Temporeggio bevendo spuma, diceva il saggio. Ma qui spuma non ce n'è e provo a ordinare birra, operazione più complicata del previsto. È calca: un'intera generazione di figli di papà, ancora sicuri di essere dei bimbi speciali, fanno prevalere il loro diritto spingendo e schiacciando il sottoscritto insieme ai figli di altri papà. Un trentenne con i capelli di Briatore tira fuori una mazzettona di biglietti da cinquanta e ne porge uno al barista.
Arrivano le birre, i romani non si vedono e allora meditiamo una per me dolce ritirata, che non si rivela facile, impantanati fra schiene nude e blazerini di Armani.

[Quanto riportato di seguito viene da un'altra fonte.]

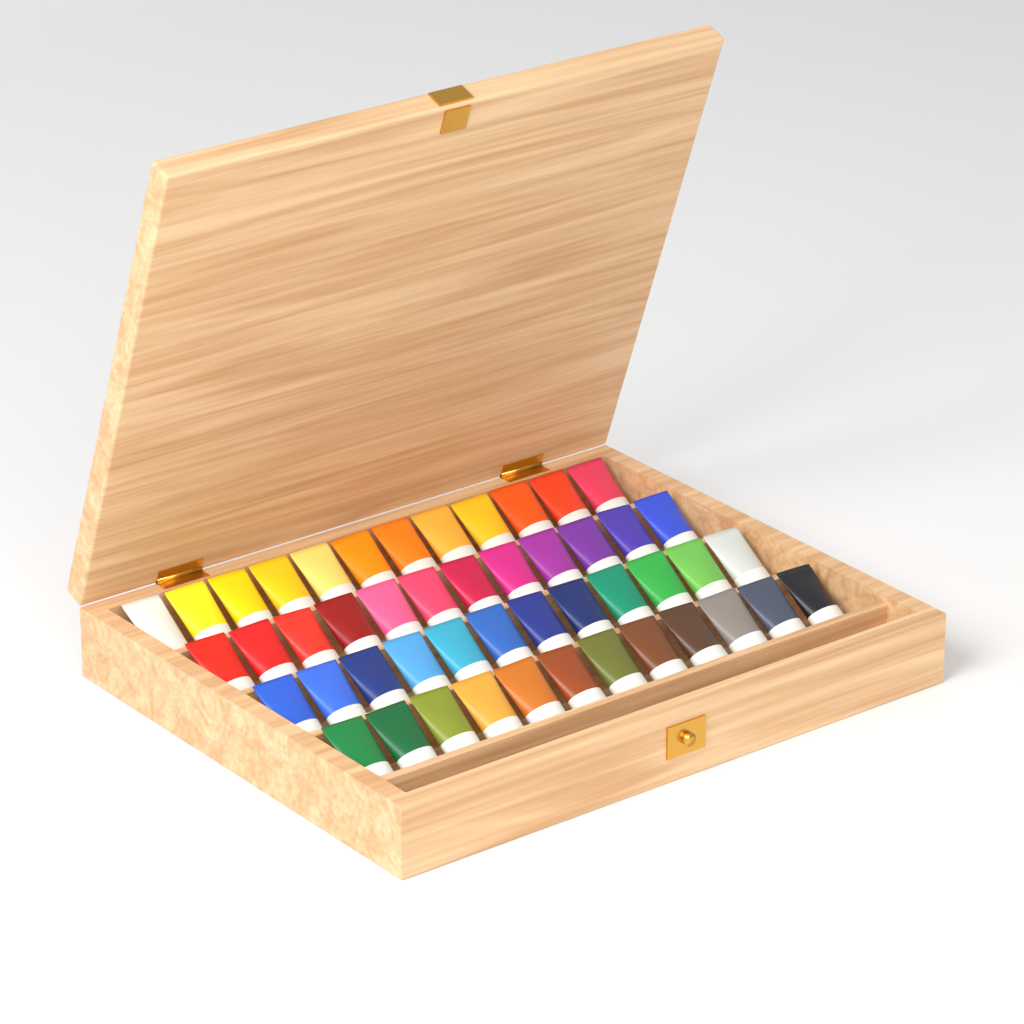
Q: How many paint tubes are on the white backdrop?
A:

Siamo davanti alla porta, il Veronese è già quasi fuori, io mi giro per un secondo e in un fotogramma vedo dei capelli tinti di nero, seduti al tavolino all'entrata. Non so che mi prende, ma segnalo l'avvistamento e i romani, ormai arresi alla triste realtà, sembrano felici di vederci e ci fanno accomodare.

Nel giro di dieci minuti i romani però si ringalluzziscono e propongono la puntatina in disco. Stavolta non ce la faccio e mi congedo. Il buon Dà sembra non aver capito e insiste un po', ma riesco comunque a svignarmela.
Appena slego la bici mi sento sicuro, fra le vie del centro di Amsterdam. Nelle finestre senza tende degli appartamenti del quartiere dei musei si intravedono le sagome della bella gente, che ha lasciato il locale prima di noi per fare quello che a volte chiama amore. Io tiro dritto e mi fermo solo davanti al cortiletto di casa. Il giorno dopo esco con gli svaccati e andiamo in uno squat. Quando racconto della sera precedente si fanno tutti due grasse risate.